### AIM OF THE EXERCISE
Copy out verbatim the lines below, from the line containing "measuring cylinder shows." through the end of the records, both ends included.

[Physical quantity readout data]
---------------

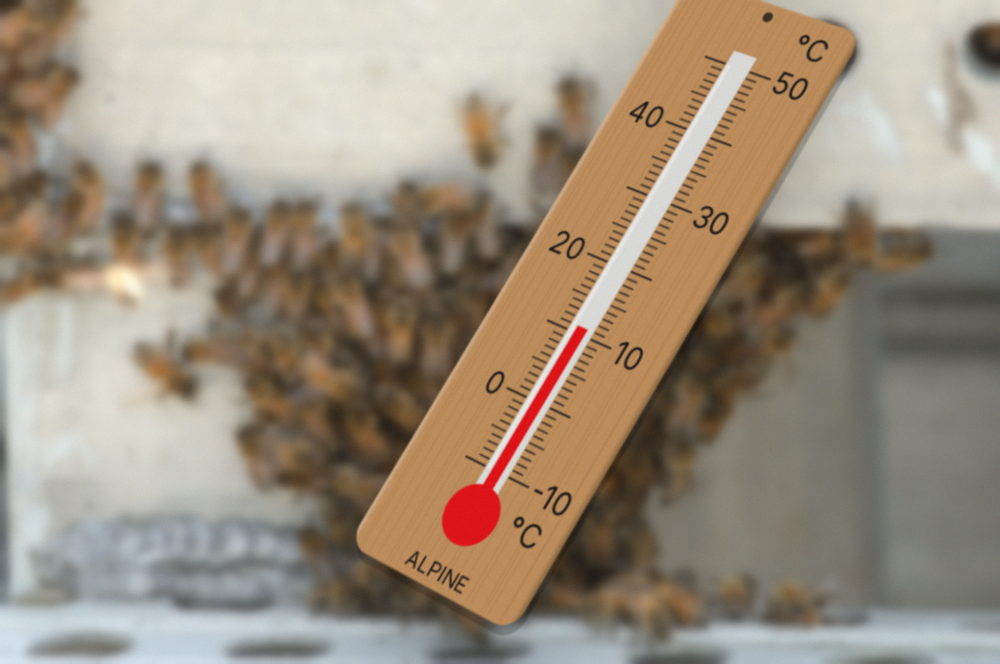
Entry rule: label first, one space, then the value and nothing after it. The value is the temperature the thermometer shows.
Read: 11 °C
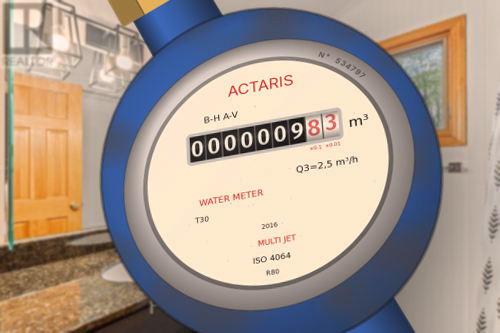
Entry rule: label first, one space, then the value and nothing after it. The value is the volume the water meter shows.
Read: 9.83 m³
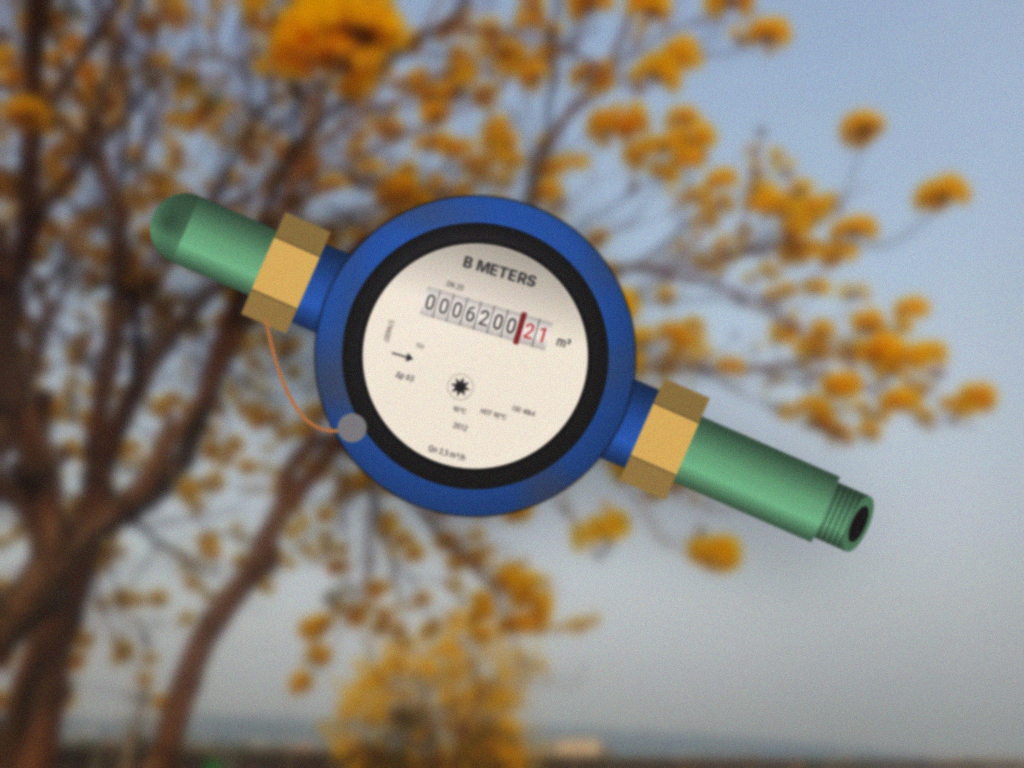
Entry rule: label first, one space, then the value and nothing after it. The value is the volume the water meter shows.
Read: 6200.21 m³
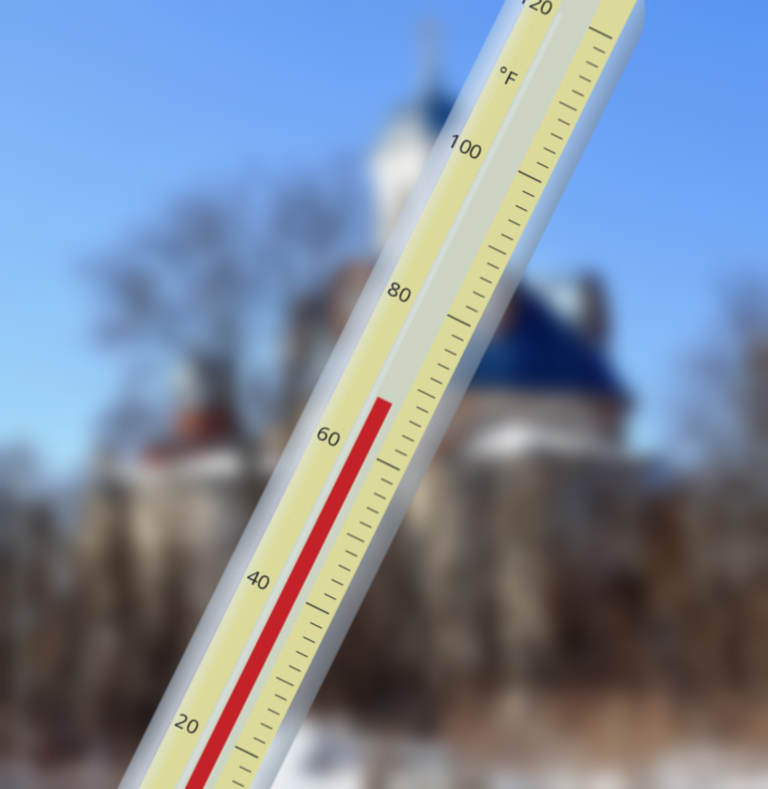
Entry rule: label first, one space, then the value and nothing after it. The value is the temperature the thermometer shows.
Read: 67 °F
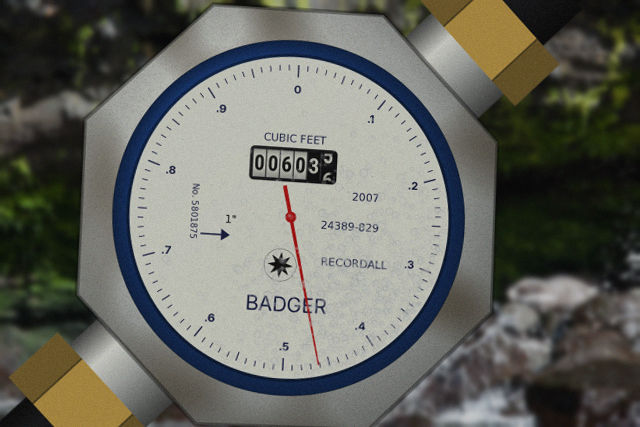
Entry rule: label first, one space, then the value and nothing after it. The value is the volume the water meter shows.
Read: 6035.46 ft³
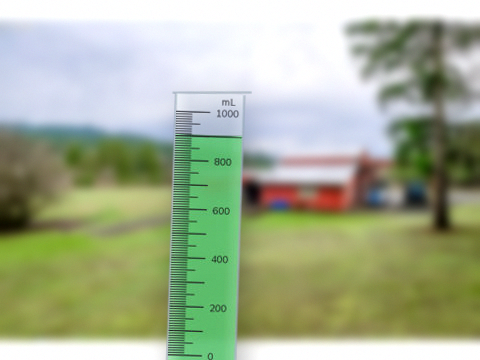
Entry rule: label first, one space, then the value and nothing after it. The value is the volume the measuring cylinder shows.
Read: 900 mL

---------------

### SOLUTION TO THIS TASK
Entry rule: label first, one space, then the value and nothing after it. The value is the volume the measuring cylinder shows.
Read: 900 mL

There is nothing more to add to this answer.